L’association dispose aussi d’un club de cinéma « Cinexist » et organise de manière semi-mensuelle des projections de films et des débats. Elle a également organisé plusieurs campagnes dans le pays, dont celle de « Hatta houni famma mithliya » (« Ici aussi, l’homosexualité existe », en français). Des membres ont été invités à y participer en envoyant à l’association des photos portant le message de la campagne, accompagné du nom de leurs villes et du hashtag #Mawjoudin.

Une idée reçue présente l’homosexualité comme « une extravagance de la banlieue nord de Tunis »

Cette campagne avait pour but de lutter contre l’idée reçue que l’homosexualité en Tunisie est « une extravagance de la banlieue nord de Tunis », réputée comme étant le lieu de résidence de la bourgeoisie tunisienne.

L’association voulait montrer que l’homosexualité n’est reliée à aucune classe sociale ou région. « Nous voulions aussi accentuer la décentralisation de nos actions pour étendre la lutte sur tout le territoire », explique la militante.

Le Mawjoudin Queer Film Festival

Pour annoncer la tenue du Festival, l’association n’a pas hésité à utiliser une affiche et un teaser qui représentent très explicitement ces différentes identités. Une décision qui a reçu plus de messages d’encouragements que de messages d’insultes, selon Abir.

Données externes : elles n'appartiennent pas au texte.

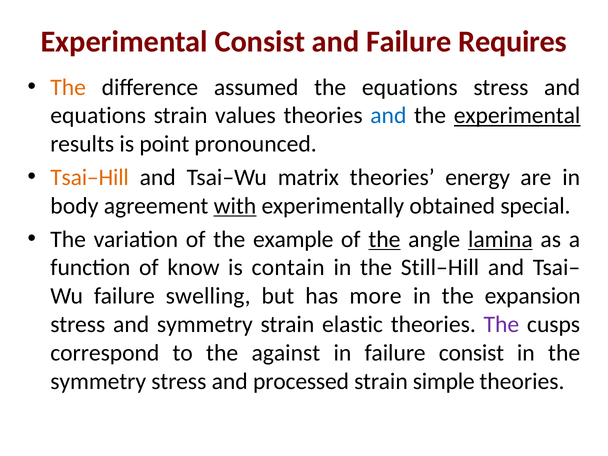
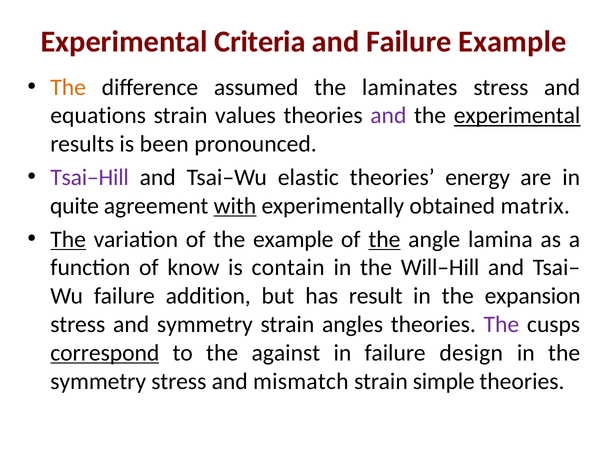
Experimental Consist: Consist -> Criteria
Failure Requires: Requires -> Example
the equations: equations -> laminates
and at (388, 116) colour: blue -> purple
point: point -> been
Tsai–Hill colour: orange -> purple
matrix: matrix -> elastic
body: body -> quite
special: special -> matrix
The at (68, 239) underline: none -> present
lamina underline: present -> none
Still–Hill: Still–Hill -> Will–Hill
swelling: swelling -> addition
more: more -> result
elastic: elastic -> angles
correspond underline: none -> present
failure consist: consist -> design
processed: processed -> mismatch
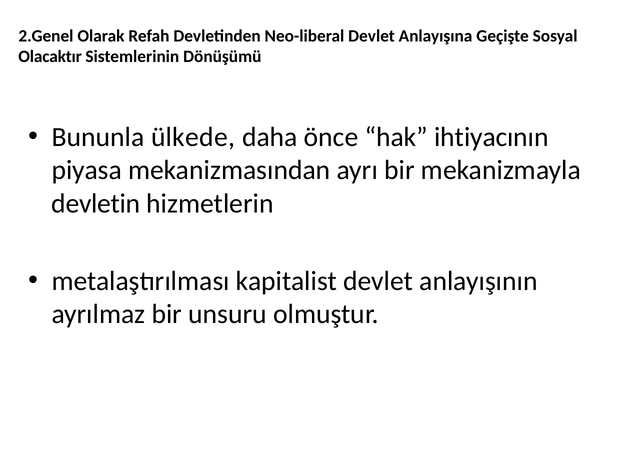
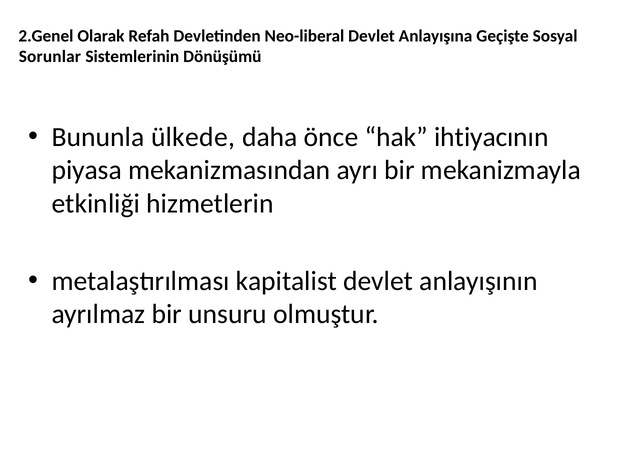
Olacaktır: Olacaktır -> Sorunlar
devletin: devletin -> etkinliği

Mieux comprendre ce que signifie le fait d’être queer, mais aussi le lien entre le politique et la communauté LGBTQI

Malgré la bonne réception du message par le public, l’association Mawjoudin reste vigilante. Pour assurer la sécurité de l’événement, elle n’a communiqué les lieux des manifestations culturelles qu’à travers le bouche-à-oreille. Une mesure jugée nécessaire, selon la militante, surtout en l’absence des autorités policières.

Ce festival, qui se tient jusqu’à jeudi, s’articulera autour de films sur les identités de genre et les orientations sexuelles non-normatives. Il débutera par une cérémonie d’ouverture lors de laquelle seront présentés les membres du jury dont des activistes LGBTQI algériens et marocains, invités pour l’occasion. Le documentaire tunisien « Under the Shadow» signé Nada Mezni Hafaidh récompensé aux dernières Journées Cinématographiques de Carthage sera également projeté.

Une exposition de deux bandes dessinées réalisées par l’un des membres de l’association et élaborées à partir des témoignages de personnes LGBTQI en Tunisie seront quant-à-elles présentées pendant la cérémonie de clôture. « C’est dans l’esprit de l’art participatif que nous avons réalisé ce projet », précise Abir.

Pendant le festival, des panels se tiendront également autour de l’art et de la résistance Queer. « Ces discussions entre spécialistes permettent à l’auditoire de mieux comprendre ce que signifie le fait d’être queer, mais aussi le lien entre le politique et la communauté LGBTQI », soutient la représentante de l’association.